▸ CONSIGNE A:
Réponds à ces questions sur l'extrait consacré au Viking Sky :
(i) À quelle date le navire a-t-il subi le black-out ?
(ii) Combien de minutes a-t-il fallu entre la panne et la remise en marche des deux moteurs électriques de propulsion ?
(iii) De quelle ville le navire est-il parti le 21 mars 2019 ?

▸ EXTRAIT CHOISI:
»»

Page du code ISM Nº 65
 
Contenu : Avis d'un ex-capitaine de navire à passagers sur les résultats du rapport définitif de la NSIA (BEA norvégien) en mars 2024. Ceci complète l'article du même auteur publié dans la rubrique "accidents" sur le site de l'AFCAN en février 2020, suite au rapport provisoire.

RAPPEL : Dans l'après-midi du 23 mars 2019, le navire de croisière "Viking Sky" a subi un black-out, entraînant une perte de propulsion et de gouverne, lors d'une tempête dans la région d'Hustadvika, sur la côte norvégienne. On estime que le navire a failli s'échouer avec 1 374 personnes à bord, et l'incident aurait pu se transformer en l'une des pires catastrophes en maritime des temps modernes.
L'enquête a identifié des problèmes de sécurité opérationnels, techniques et organisationnels qui ont contribué de différentes manières à la mise en danger du navire et des personnes à bord.

Historique du near miss

Le black-out a été causé par un manque d'huile de lubrification dans les carters des 3 générateurs diesel en fonctionnement, combiné avec les mouvements de tangage et de roulis importants dans une mer grosse (mer 7 - vent force 9). La récupération après le black-out a pris beaucoup de temps, et il a fallu 39 minutes à partir de la panne jusqu'à ce que les deux moteurs électriques de propulsion soient opérationnels et que le navire dispose de suffisamment de puissance pour maintenir entre 1 et 5 nœuds "au vent" afin de pouvoir procéder à des évacuations de près de 480 passagers par hélitreuillage, jusqu'au retour de la puissance suffisante pour arrêter l'évacuation et faire route en toute sécurité vers un port. Des exercices de black-out avaient été effectués sur ce navire âgé de 3 ans, mais la récupération après une panne totale, sans générateur de secours, n'avait jamais été réalisée à bord. Les mécaniciens se sont donc retrouvés confrontés à une situation qu'ils n'avaient pas l'habitude de gérer ou qu'ils ne connaissaient pas. La situation était stressante, le système de contrôle de la répartition des charges sur les GE était complexe et une séquence d'actions spécifiques était nécessaire mais semblait inconnue des mécaniciens.
 

Si on prend ce rapport sous l'angle de la conformité au code ISM prétendue par l'opérateur, voici ce que l'on découvre :

1er retour d'expérience : une familiarisation insuffisante des officiers mécaniciens au navire a probablement contribué à expliquer pourquoi la reprise a pris autant de temps mettant ainsi le navire et les personnes à bord en danger : non-conformité au paragraphe 6.3 du code ISM).
Non-conformité majeure N°1

Le Viking Sky a quitté Tromsø le 21 mars 2019, avec un générateur diesel indisponible sur quatre, pour un problème de turbocompresseur à régler dès le 1er port. L'équipage et les passagers ont été, sans le savoir, exposés à un risque accru car le navire ne disposait pas à ce moment-là de la redondance requise par la réglementation sur "le retour en sécurité au port" (SRtP).

««

▸ DONNÉES EXTRAITES:
»»

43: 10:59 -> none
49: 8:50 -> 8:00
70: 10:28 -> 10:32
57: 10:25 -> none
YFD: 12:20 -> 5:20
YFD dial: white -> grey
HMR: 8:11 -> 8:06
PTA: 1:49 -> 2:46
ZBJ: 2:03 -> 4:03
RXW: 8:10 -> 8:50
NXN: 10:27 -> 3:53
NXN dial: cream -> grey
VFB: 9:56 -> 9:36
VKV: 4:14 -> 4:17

««

▸ CONSIGNE B: Mets toutes les lignes des enregistrements sous forme de liste numérotée, sans les lignes vides.

▸ RÉPONSE A:
(i) Le 23 mars 2019.
(ii) 39 minutes.
(iii) De Tromsø.

▸ RÉPONSE B:
1. 43: 10:59 -> none
2. 49: 8:50 -> 8:00
3. 70: 10:28 -> 10:32
4. 57: 10:25 -> none
5. YFD: 12:20 -> 5:20
6. YFD dial: white -> grey
7. HMR: 8:11 -> 8:06
8. PTA: 1:49 -> 2:46
9. ZBJ: 2:03 -> 4:03
10. RXW: 8:10 -> 8:50
11. NXN: 10:27 -> 3:53
12. NXN dial: cream -> grey
13. VFB: 9:56 -> 9:36
14. VKV: 4:14 -> 4:17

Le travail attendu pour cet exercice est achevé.